Abstract: The field of computer vision is arguably seeing one of its most transformative changes in recent history. Convolutional neural networks (CNNs) have revolutionized the field, reaching super-human performance on some long-standing computer vision tasks, such as image classification. The success of these networks is fueled by massive amounts of human-labeled data. However this paradigm does not scale to a deeper and more detailed understanding of images, as it is simply too hard to collect enough human-labeled data. The issue is not that we humans don't understand the image, but we often struggle to convey enough information to successfully supervise a vision system.

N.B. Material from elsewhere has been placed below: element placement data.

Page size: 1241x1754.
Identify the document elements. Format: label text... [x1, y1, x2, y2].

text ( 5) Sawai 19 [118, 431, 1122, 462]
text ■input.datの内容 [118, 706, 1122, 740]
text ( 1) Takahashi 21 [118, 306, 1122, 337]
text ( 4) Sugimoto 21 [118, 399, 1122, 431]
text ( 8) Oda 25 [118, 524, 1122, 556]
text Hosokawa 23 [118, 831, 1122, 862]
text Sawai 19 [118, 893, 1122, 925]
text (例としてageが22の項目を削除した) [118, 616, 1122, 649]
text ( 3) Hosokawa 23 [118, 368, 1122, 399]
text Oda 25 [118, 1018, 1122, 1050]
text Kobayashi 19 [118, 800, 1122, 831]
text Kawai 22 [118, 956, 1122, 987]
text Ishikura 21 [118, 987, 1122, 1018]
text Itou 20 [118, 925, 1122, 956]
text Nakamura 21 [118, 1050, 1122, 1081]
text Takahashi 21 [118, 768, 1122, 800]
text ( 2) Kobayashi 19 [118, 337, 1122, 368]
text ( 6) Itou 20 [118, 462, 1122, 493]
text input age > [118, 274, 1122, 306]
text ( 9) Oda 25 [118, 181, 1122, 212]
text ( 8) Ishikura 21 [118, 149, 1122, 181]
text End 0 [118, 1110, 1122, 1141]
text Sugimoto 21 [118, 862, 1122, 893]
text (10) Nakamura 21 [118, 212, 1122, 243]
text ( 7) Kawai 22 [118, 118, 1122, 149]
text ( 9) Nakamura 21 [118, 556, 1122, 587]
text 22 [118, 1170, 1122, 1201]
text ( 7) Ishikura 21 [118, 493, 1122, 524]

In this talk I show how computer vision can go beyond massive human supervision. This involves designing better models that deal with fewer labels, exploiting easier and more intuitive annotations, or coming up with novel optimizations to train deep architectures with far fewer human annotations, or even without any at all. I'll focus on three long standing computer vision problems: semantic segmentation, intrinsic image decomposition and dense semantic correspondences.
Bio: Philipp Krähenbühl is a postdoctoral researcher at UC Berkeley. He received a B.S. in Computer Science from ETH Zurich in 2009, and a PhD in Computer Science from Stanford University in 2014. Philipp's research interests lie in Computer vision, Machine learning and Computer Graphics. He is particularly interested in deep learning, efficient optimization techniques, and structured output prediction.